Here's what I've come up with so far.

nmap -O -T4 -PE -F --osscan_limit -oX /home/security/test.xml -iL
/home/security/ip_addresses.txt

  Any comments or suggestions?

First off, make sure that you are using Nmap 3.75.  Nmap 3.70 included
a complete port scan engine rewrite for better performance (among
other advantages) and then 3.75 tweaked it to be even better.  You can
obtain Nmap 3.75 from http://www.insecure.org/nmap .

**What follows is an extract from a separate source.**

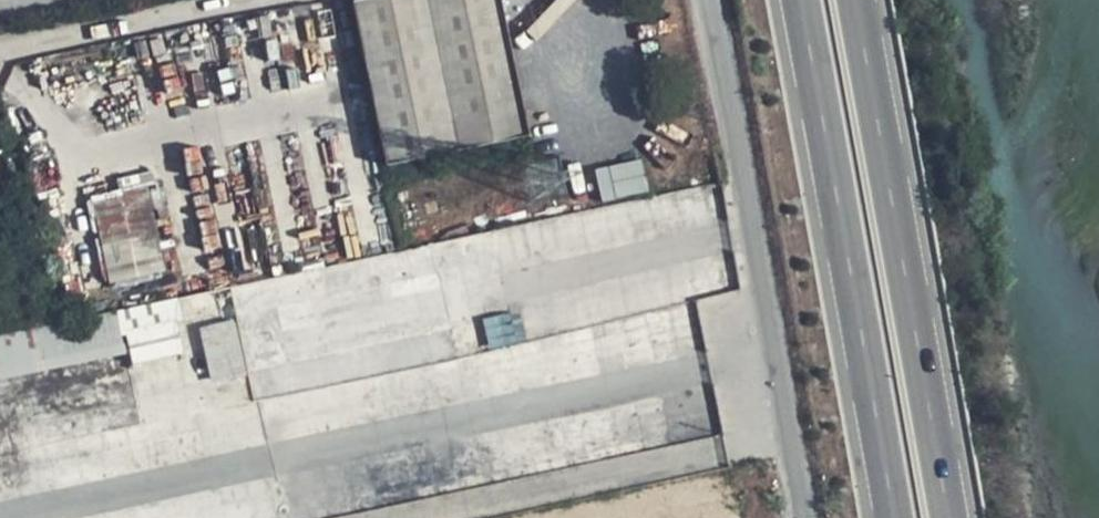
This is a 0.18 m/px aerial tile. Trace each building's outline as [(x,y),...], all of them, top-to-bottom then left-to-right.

Since you know your network, you may be able to help Nmap by setting a
maximum retransmission timeout.  Are you scanning over multiple
continents, or just a local network?  If you can assume that responses
won't take more than 100ms, add --max_rtt_timeout 100 for a big speed
boost.  Also, use a large host group such as --min_hostgroup 128 so
that many hosts are scanned in parallel.  Play with the numbers a bit
to figure out what works best on your particular network.  You could
also consider a custom nmap-services file with just a couple hundred
of the most common TCP ports.  Even the -F option still scans more
than 1200 ports by default.

I would be interested to hear how it goes.  If you find that it is too
slow for your needs, let me know.  I am working on a performance
chapter of my upcoming O'Reilly Nmap book, so I have studied several
such large network situations.  A class B and several class C's
shouldn't be any problem at all for regular scanning.  Your "entire
private address space" make take a while, depending on your setup.
Scanning 10.0.0.0/8 is 16 million IPs, so don't expect it to complete
during lunch.  Some of the tools that claim incredibly speeds don't
even handle retransmissions or other reliability requirements.